En el caso de este colegio, además, el comandante ha señalado que desde la sala regional de control los mandos de los Mossos instaron a que “no se viera a ningún mossos en la imagen cuando empezara a intervenir la Guardia Civil”. De los audios de las nueve regiones policiales de los Mossos d’Esquadra analizados, el comandante de la Guardia Civil ha destacado que la policía autonómica mandó “avisos” de la llegada de las Fuerzas y Cuerpos de Seguridad del Estado, y también de si en los centros de votación había observadores internacionales.

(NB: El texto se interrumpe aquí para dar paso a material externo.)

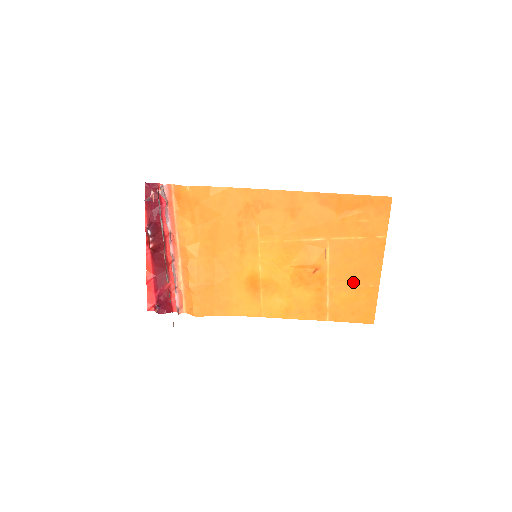
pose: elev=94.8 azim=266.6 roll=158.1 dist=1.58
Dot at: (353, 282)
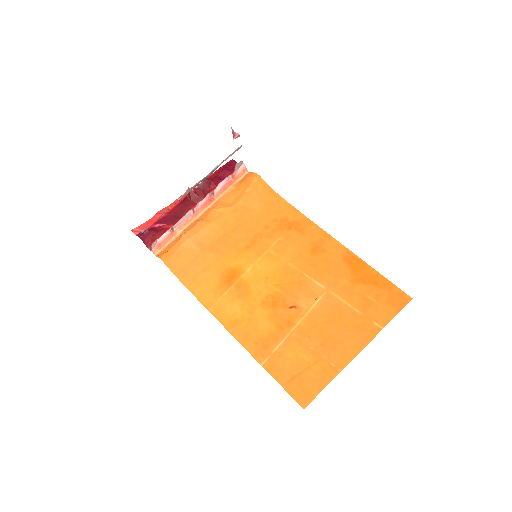
Dot at: (318, 346)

Asimismo, ha asegurado que en un correo electrónico incautado, dirigido el 23 de septiembre por César Puig al conseller Joaquim Forn, se exponen las consecuencias de la actitud de los Mossos en las reuniones de coordinación con el coronel Diego Pérez de los Cobos y la Fiscalía y el supuesto temor de los mandos a que Trapero sea inhabilitado. “Le podríamos perder”, ha sostenido el comandante que se expuso en el correo.

El mando de la Guardia Civil ha vinculado la aplicación del 155 con el cese de los problemas y las protestas que se sucedieron en septiembre y octubre durante las actuaciones que realizaban. La primera fase de protestas se convirtió en “hostigamiento” el 20 de septiembre, fecha a partir de la cual “toda operación tenía problemas” hasta que se aplicó el 155, y se produjeron un centenar de concentraciones en comisarías y cuarteles de Policía y Guardia Civil.

Por contra, en enero las entidades soberanistas lanzaron peticiones a través de las redes sociales para que no hubiera concentraciones en sus sedes mientras los agentes se hacían con los correos Jordi Sànchez y Jordi Cuixart por orden del juez Pablo Llarena. Según el comandante, Sànchez recibió un correo electrónico sobre “cómo asegurar los colegios” el 1-O y otro sobre una “acampada en el Parlament”, mientras que Cuixart recibió otro “que habla de llevar niños y personas mayores a votar”, aunque a preguntas de las defensas deja claro que los líderes no respondieron a los correos.

Enfocats, la Moleskine y reuniones políticas

Sin emplear términos tan controvertidos como Baena, que tildó de “periodo insurreccional” y “polvorín” el otoño soberanista de 2017, el mando ha afirmado que el power-point ‘Enfocats’ y la Moleskine incautadas en casa del exnúmero dos de Oriol Junqueras, Josep Maria Jové, “objetivizan” y “conexionan” con los hechos sucedidos en Cataluna una idea común entre los independentistas para que el 1-O hubiera “un gran volumen de personas concentradas” en los colegios”, si bien ha matizado que no se puede definir como “organizado”.

Asimismo, ha negado, a preguntas de Vox, que en los correos del Govern que analizó hubiera “instrucciones formales” del exconseller Forn hacia el major Trapero sobre el dispositivo del 1-O. Y a preguntas de la defensa de Jordi Sànchez, también ha limitado las conexiones entre Govern y entidades sociales a la Moleskine y al Enfocats –documentos que los acusados han negado conocer–, sin que del resto de correos electrónicos o documentos incautados en la investigación se aprecie una “vinculación” entre ellos.

“No hemos encontrado a nadie que esté por encima de otro. Los responsables civiles y políticos se juntan y toman decisiones. Dentro de ‘Enfocats’ hay un análisis de un grupo directivo y un grupo ejecutivo. Ese grupo directivo, según pone en el documento, incluye un presidente, vicepresidente, un responsable de acciones civiles; y el grupo ejecutivo donde hay consejeros, secretarios generales y puntualmente algún experto en una determinada ley”, ha aseverado el secretario de las diligencias.

En este sentido, el comandante ha calificado como “muy importante” para la investigación una reunión del 7 de enero de 2016 que aparece en la agenda Moleskine como “último intento”, y en la que según el comandante Convergència y ERC acordaron repartirse las conselleries del Govern (aunque CDC y ERC ya las tenían acordadas desde hacía varias semanas). El encuentro fue una de las últimas reuniones políticas entre los distintos actores soberanistas antes de que Artur Mas renunciara a la presidencia de la Generalitat ante la negativa de la CUP a investirle. El día 9 de enero Puigdemont sería investido president.